[Multi-frame object listings]
++++

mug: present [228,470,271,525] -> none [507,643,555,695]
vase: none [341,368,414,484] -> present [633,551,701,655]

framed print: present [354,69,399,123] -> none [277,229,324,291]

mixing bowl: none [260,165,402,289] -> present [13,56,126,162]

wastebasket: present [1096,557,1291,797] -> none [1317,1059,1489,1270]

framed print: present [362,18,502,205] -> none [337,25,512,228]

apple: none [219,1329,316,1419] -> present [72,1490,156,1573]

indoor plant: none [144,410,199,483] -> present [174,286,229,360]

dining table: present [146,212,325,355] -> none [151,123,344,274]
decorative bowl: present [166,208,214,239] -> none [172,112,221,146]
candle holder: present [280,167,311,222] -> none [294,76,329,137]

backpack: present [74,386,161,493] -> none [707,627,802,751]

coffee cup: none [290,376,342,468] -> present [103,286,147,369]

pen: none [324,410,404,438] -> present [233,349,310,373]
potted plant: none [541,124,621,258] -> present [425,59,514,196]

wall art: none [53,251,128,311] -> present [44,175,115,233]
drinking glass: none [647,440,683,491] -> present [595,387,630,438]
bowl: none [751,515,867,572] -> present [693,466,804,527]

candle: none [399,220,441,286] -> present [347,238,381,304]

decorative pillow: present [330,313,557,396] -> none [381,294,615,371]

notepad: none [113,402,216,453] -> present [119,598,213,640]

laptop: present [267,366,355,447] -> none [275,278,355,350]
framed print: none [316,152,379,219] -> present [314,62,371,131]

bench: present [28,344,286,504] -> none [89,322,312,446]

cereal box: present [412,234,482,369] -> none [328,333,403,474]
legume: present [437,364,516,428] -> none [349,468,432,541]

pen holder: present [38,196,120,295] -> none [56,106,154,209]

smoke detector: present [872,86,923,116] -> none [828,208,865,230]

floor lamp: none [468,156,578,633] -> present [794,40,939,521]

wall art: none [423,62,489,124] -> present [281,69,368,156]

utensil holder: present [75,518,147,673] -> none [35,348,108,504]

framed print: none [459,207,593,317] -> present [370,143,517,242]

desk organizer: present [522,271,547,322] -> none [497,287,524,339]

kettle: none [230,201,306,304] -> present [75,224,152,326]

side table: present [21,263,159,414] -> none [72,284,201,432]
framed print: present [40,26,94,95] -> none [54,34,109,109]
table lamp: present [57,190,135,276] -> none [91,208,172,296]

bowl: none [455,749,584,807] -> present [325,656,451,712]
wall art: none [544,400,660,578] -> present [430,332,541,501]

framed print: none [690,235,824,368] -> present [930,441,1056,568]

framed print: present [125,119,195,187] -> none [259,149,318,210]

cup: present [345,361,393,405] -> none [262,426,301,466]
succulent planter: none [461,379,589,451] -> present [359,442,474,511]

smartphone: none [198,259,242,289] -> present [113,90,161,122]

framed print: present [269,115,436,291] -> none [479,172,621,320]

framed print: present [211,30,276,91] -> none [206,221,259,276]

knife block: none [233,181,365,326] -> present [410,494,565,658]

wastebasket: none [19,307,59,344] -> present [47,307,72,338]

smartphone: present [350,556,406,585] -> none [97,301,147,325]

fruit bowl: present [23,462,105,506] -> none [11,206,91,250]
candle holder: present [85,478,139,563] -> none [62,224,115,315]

++++

## EXERCISE GOAL
I would like you to return every entry exactly, with nothing changed.

## PROBLEM SOLUTION
mug: present [228,470,271,525] -> none [507,643,555,695]
vase: none [341,368,414,484] -> present [633,551,701,655]

framed print: present [354,69,399,123] -> none [277,229,324,291]

mixing bowl: none [260,165,402,289] -> present [13,56,126,162]

wastebasket: present [1096,557,1291,797] -> none [1317,1059,1489,1270]

framed print: present [362,18,502,205] -> none [337,25,512,228]

apple: none [219,1329,316,1419] -> present [72,1490,156,1573]

indoor plant: none [144,410,199,483] -> present [174,286,229,360]

dining table: present [146,212,325,355] -> none [151,123,344,274]
decorative bowl: present [166,208,214,239] -> none [172,112,221,146]
candle holder: present [280,167,311,222] -> none [294,76,329,137]

backpack: present [74,386,161,493] -> none [707,627,802,751]

coffee cup: none [290,376,342,468] -> present [103,286,147,369]

pen: none [324,410,404,438] -> present [233,349,310,373]
potted plant: none [541,124,621,258] -> present [425,59,514,196]

wall art: none [53,251,128,311] -> present [44,175,115,233]
drinking glass: none [647,440,683,491] -> present [595,387,630,438]
bowl: none [751,515,867,572] -> present [693,466,804,527]

candle: none [399,220,441,286] -> present [347,238,381,304]

decorative pillow: present [330,313,557,396] -> none [381,294,615,371]

notepad: none [113,402,216,453] -> present [119,598,213,640]

laptop: present [267,366,355,447] -> none [275,278,355,350]
framed print: none [316,152,379,219] -> present [314,62,371,131]

bench: present [28,344,286,504] -> none [89,322,312,446]

cereal box: present [412,234,482,369] -> none [328,333,403,474]
legume: present [437,364,516,428] -> none [349,468,432,541]

pen holder: present [38,196,120,295] -> none [56,106,154,209]

smoke detector: present [872,86,923,116] -> none [828,208,865,230]

floor lamp: none [468,156,578,633] -> present [794,40,939,521]

wall art: none [423,62,489,124] -> present [281,69,368,156]

utensil holder: present [75,518,147,673] -> none [35,348,108,504]

framed print: none [459,207,593,317] -> present [370,143,517,242]

desk organizer: present [522,271,547,322] -> none [497,287,524,339]

kettle: none [230,201,306,304] -> present [75,224,152,326]

side table: present [21,263,159,414] -> none [72,284,201,432]
framed print: present [40,26,94,95] -> none [54,34,109,109]
table lamp: present [57,190,135,276] -> none [91,208,172,296]

bowl: none [455,749,584,807] -> present [325,656,451,712]
wall art: none [544,400,660,578] -> present [430,332,541,501]

framed print: none [690,235,824,368] -> present [930,441,1056,568]

framed print: present [125,119,195,187] -> none [259,149,318,210]

cup: present [345,361,393,405] -> none [262,426,301,466]
succulent planter: none [461,379,589,451] -> present [359,442,474,511]

smartphone: none [198,259,242,289] -> present [113,90,161,122]

framed print: present [269,115,436,291] -> none [479,172,621,320]

framed print: present [211,30,276,91] -> none [206,221,259,276]

knife block: none [233,181,365,326] -> present [410,494,565,658]

wastebasket: none [19,307,59,344] -> present [47,307,72,338]

smartphone: present [350,556,406,585] -> none [97,301,147,325]

fruit bowl: present [23,462,105,506] -> none [11,206,91,250]
candle holder: present [85,478,139,563] -> none [62,224,115,315]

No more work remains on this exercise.